Luftfahrtschau in Le Bourget: Großaufträge für Airbus und Boeing
zuletzt aktualisiert: 20.06.2011 - 19:18Le Bourget (RPO). Der europäische Flugzeugbauer Airbus und sein US-Konkurrent Boeing können sich bei der weltweit größten Luftfahrtschau in Le Bourget über neue Großaufträge freuen - für den spritsparenden A 320 und mehrere Langstreckenflugzeuge.
Airbus verbuchte mehrere Großbestellungen für den A320 Neo, der ab 2015 ausgeliefert werden soll. Boeing verzeichnete mehrere Bestellungen für seine Langstreckenflugzeuge.
60 Maschinen des A320 Neo bestellte das US-Leasingunternehmen Gecas für einen Listenpreis von fast 5,5 Milliarden Dollar (3,8 Milliarden Euro). Kurz darauf folgte eine zweite Bestellung des US-Leasingunternehmens Air Lease über 50 Maschinen. Die Bestellung zeige die Attraktivität des A320 Neo für Leasing-Unternehmen, erklärte Airbus-Verkaufschef John Leahy.
Auch die skandinavische Fluglinie SAS orderte 30 Flugzeuge des Airbus-Kassenschlagers, zudem sind Gespräche mit mit AirAsia über einen Großauftrag im Gang.
Bei einem Auftrag von Qatar Airways unterlag Airbus allerdings dem US-Unternehmen Boeing. Die Fluggesellschaft aus dem Golfemirat Katar entschied sich für sieben Boeing-Langstreckenflugzeuge des Typs 777-300 ER für einen Listenpreis von 1,7 Milliarden Dollar. Insgesamt 17 weitere Bestellungen seines Großraumflugzeugs 747-8 vermeldete Boeing von zwei Kunden, die das Unternehmen nicht nannte. Der Listenpreis für den Auftrag liegt demnach bei 5,4 Milliarden Dollar.
Auch für den drittgrößten Flugzeugbauer nach Boeing und Airbus, das brasilianische Unternehmen Embraer, begann die Messe in Le Bourget erfolgversprechend.

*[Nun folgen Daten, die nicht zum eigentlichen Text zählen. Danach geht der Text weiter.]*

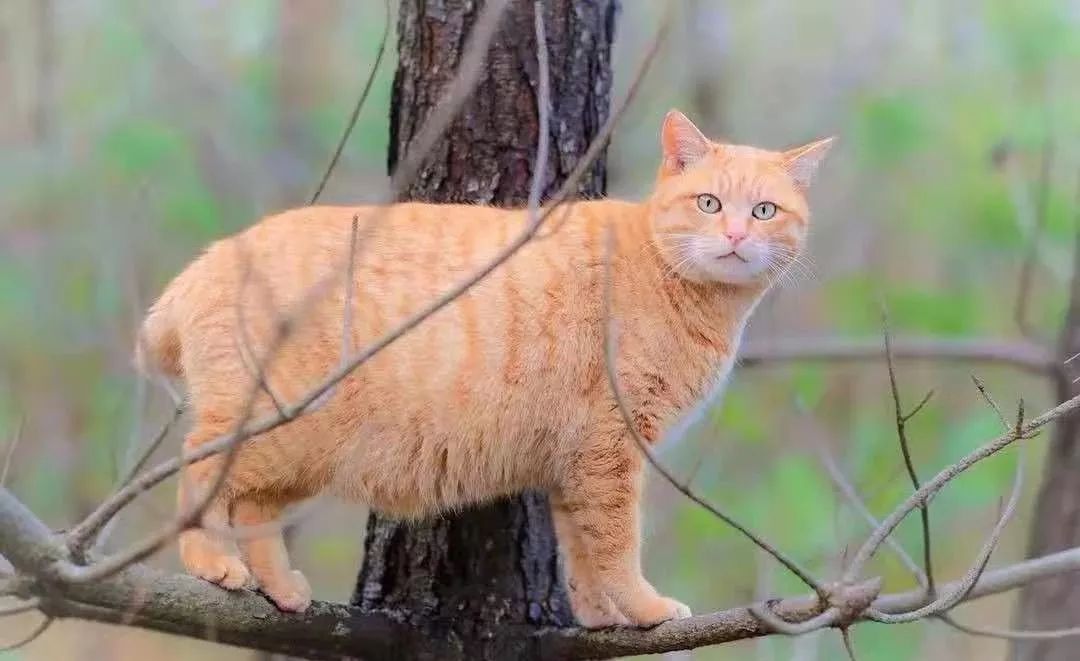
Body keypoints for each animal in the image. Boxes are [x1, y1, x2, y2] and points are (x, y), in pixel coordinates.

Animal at [137, 111, 833, 626]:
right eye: (709, 203)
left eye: (764, 211)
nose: (737, 237)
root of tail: (204, 264)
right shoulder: (612, 452)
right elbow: (616, 544)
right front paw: (643, 609)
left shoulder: (578, 464)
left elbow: (582, 553)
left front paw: (600, 619)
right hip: (272, 429)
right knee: (197, 471)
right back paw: (208, 561)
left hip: (299, 458)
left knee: (252, 509)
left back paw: (281, 589)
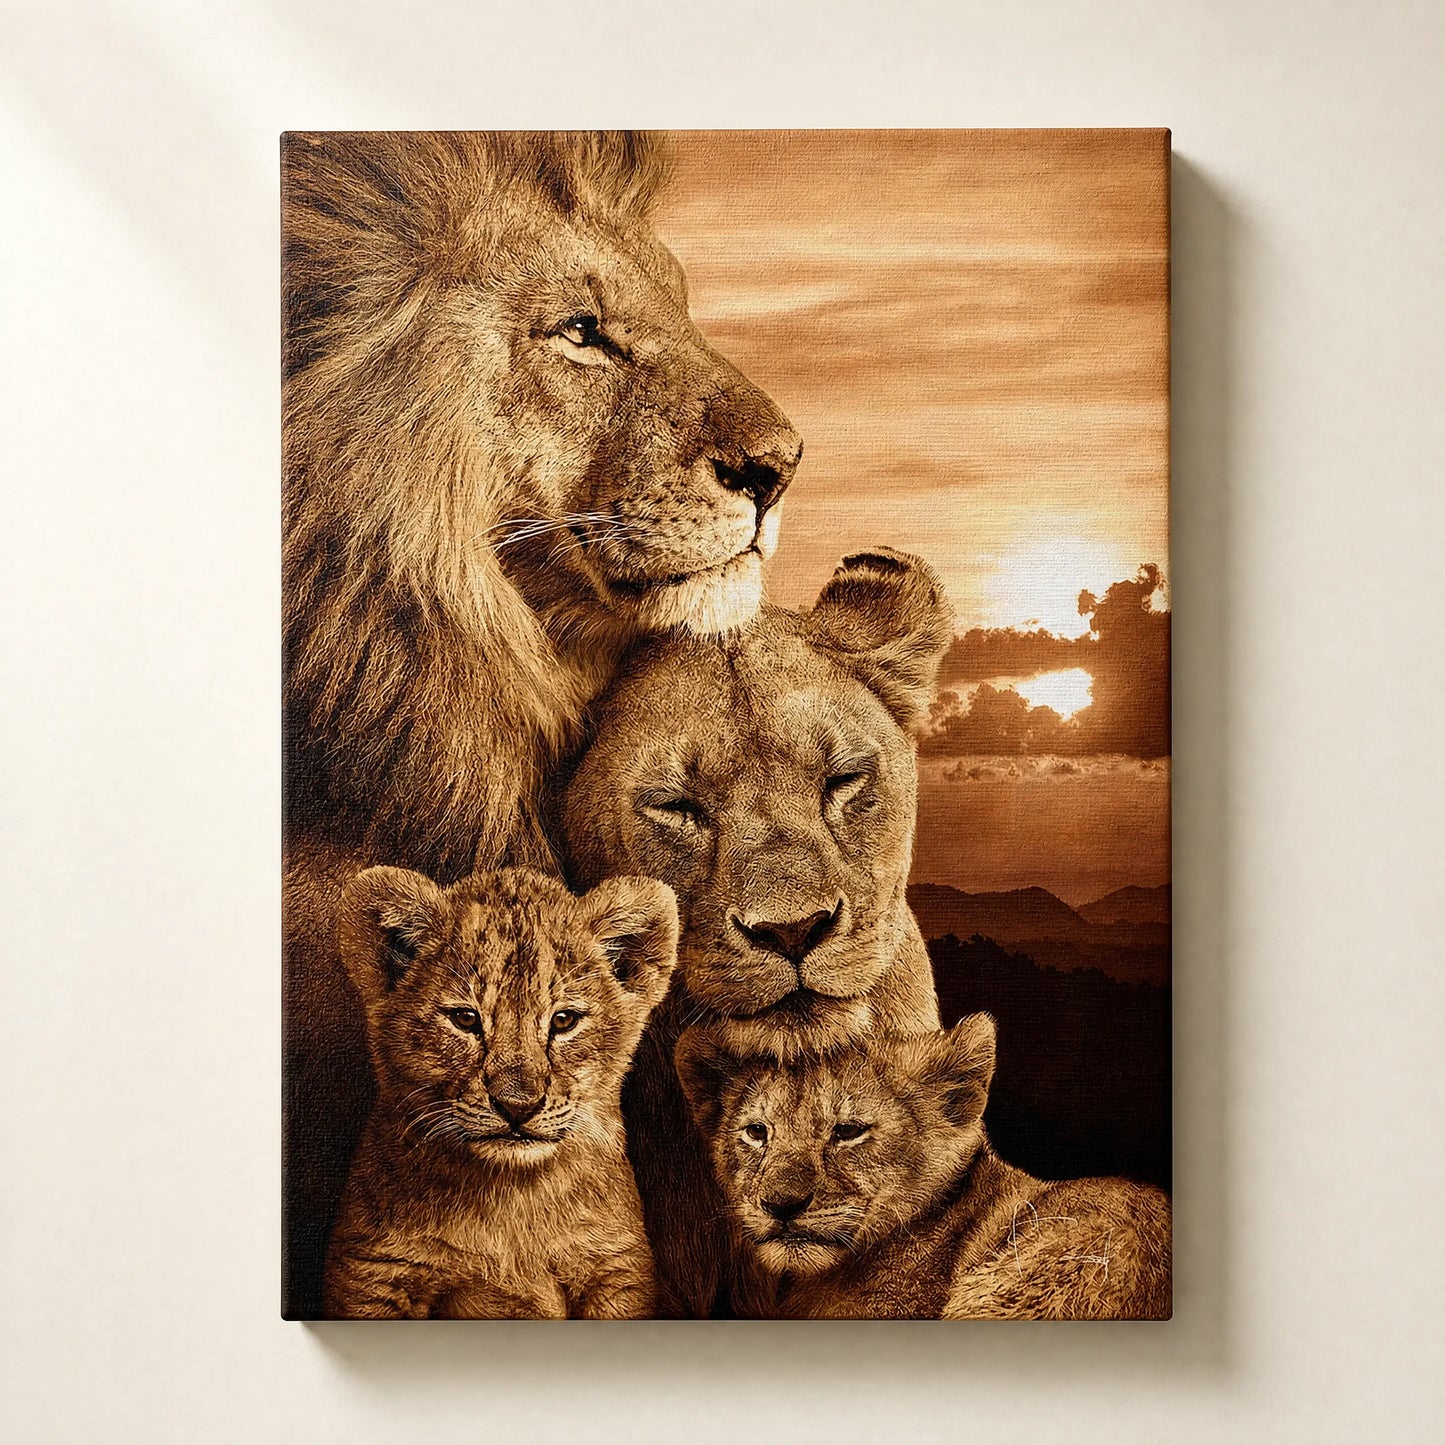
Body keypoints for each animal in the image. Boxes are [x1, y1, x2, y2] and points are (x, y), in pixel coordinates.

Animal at [323, 865, 678, 1319]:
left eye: (564, 1020)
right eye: (465, 1019)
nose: (517, 1106)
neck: (511, 1199)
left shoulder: (616, 1271)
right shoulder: (375, 1274)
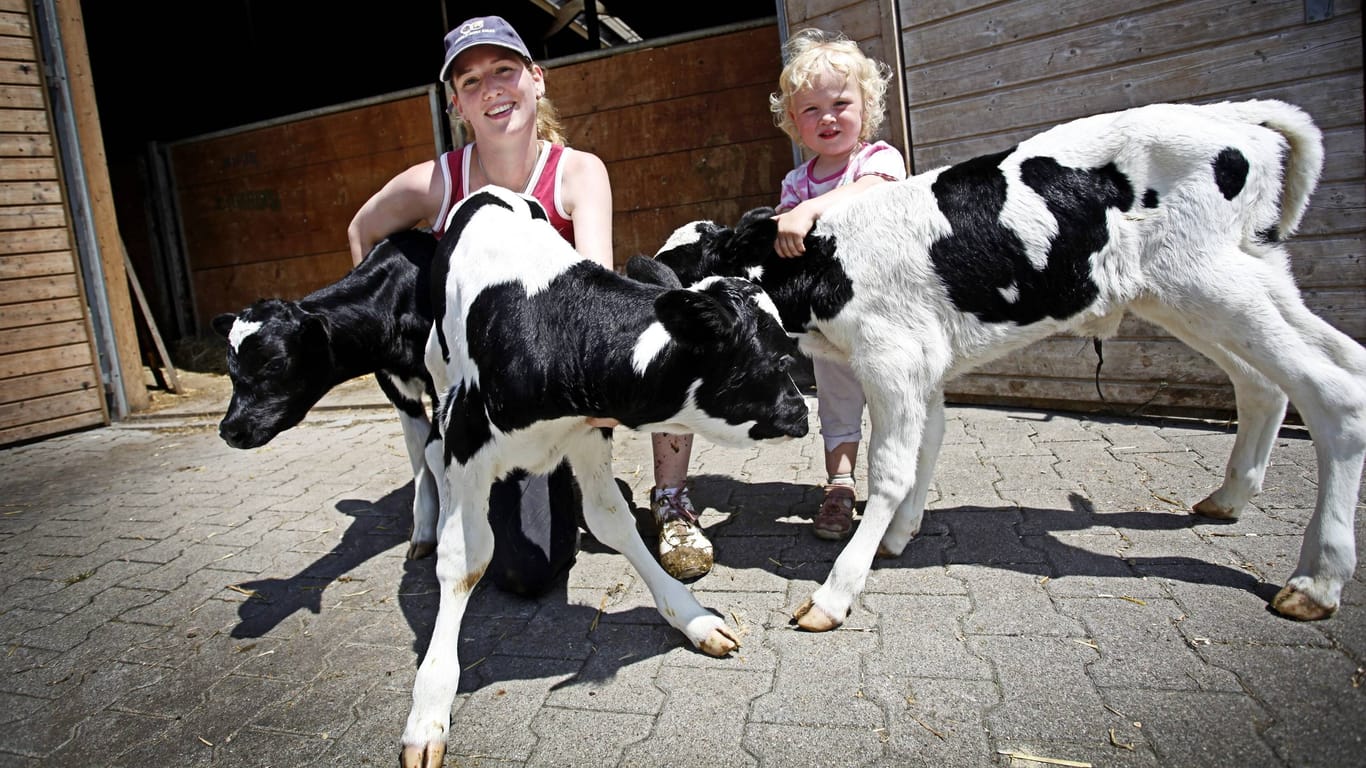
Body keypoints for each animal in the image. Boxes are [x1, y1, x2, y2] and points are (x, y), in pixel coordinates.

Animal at [401, 185, 808, 765]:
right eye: (779, 360)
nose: (803, 414)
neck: (556, 334)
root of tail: (489, 192)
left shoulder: (588, 435)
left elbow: (612, 521)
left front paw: (694, 619)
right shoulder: (467, 439)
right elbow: (465, 561)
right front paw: (429, 710)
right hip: (438, 366)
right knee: (430, 446)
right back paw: (427, 525)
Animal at [647, 100, 1355, 628]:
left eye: (675, 267)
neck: (821, 261)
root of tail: (1229, 116)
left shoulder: (893, 359)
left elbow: (891, 470)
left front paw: (836, 592)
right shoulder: (922, 366)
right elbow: (927, 447)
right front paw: (899, 537)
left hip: (1203, 278)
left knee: (1334, 388)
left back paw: (1316, 582)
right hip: (1218, 282)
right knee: (1285, 375)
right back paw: (1229, 499)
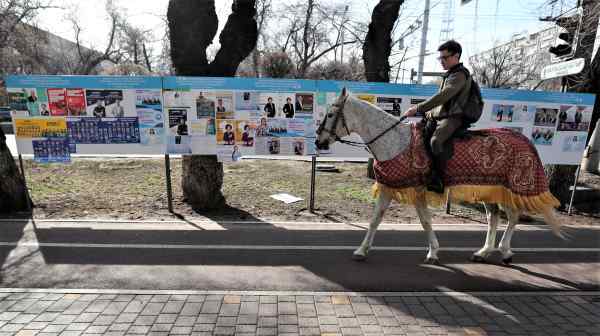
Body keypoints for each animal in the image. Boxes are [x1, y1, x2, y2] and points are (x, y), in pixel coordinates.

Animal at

Das Unternehmen zog 39 Bestellungen für seine E-Jets an Land. Allein 20 der zweimotorigen Flugzeuge mit bis zu 120 Plätzen bestellte die indonesische Fluglinie Sriwijaya.
Der französische Präsident Nicolas Sarkozy verteidigte zum Auftakt der einwöchigen Messe, bei der erstmals auch das chinesische Unternehmen Comac einen Stand hat, den Einfluss des Staates in der Luftfahrtindustrie. Der Staat müsse in den strategisch wichtigen Industriezweigen wie dem Flugzeugbau eine Rolle spielen, da er jahrzehntelang hineininvestiert habe.
"Lasst uns doch unsere amerikanischen Freunde fragen, ob der amerikanische Staat sich nicht für Boeing interessiert", sagte Sarkozy in seiner Eröffnungsrede. "Ihr werdet nur ein lautes Lachen ernten".
Der Präsident bezog sich nicht ausdrücklich auf den erwarteten Großauftrag der Fluggesellschaft Air France/KLM für Langstreckenflugzeuge. Außenhandelsminister Pierre Lellouche und mehr als hundert Abgeordnete hatten die französisch-niederländische Fluglinie, an der der französische Staat mit mehr als 15 Prozent beteiligt ist, vergangene Woche aufgefordert, sich für Airbus zu entscheiden. Schließlich gehe es um französische Arbeitsplätze.
In Le Bourget sind in diesem Jahr rund 2100 Aussteller vertreten - den Veranstaltern zufolge eine Rekordbeteiligung. Ab Freitag ist die Messe für das Publikum geöffnet, das sich insbesondere für das Schweizer Solarflugzeug "Solar Impulse" interessieren dürfte.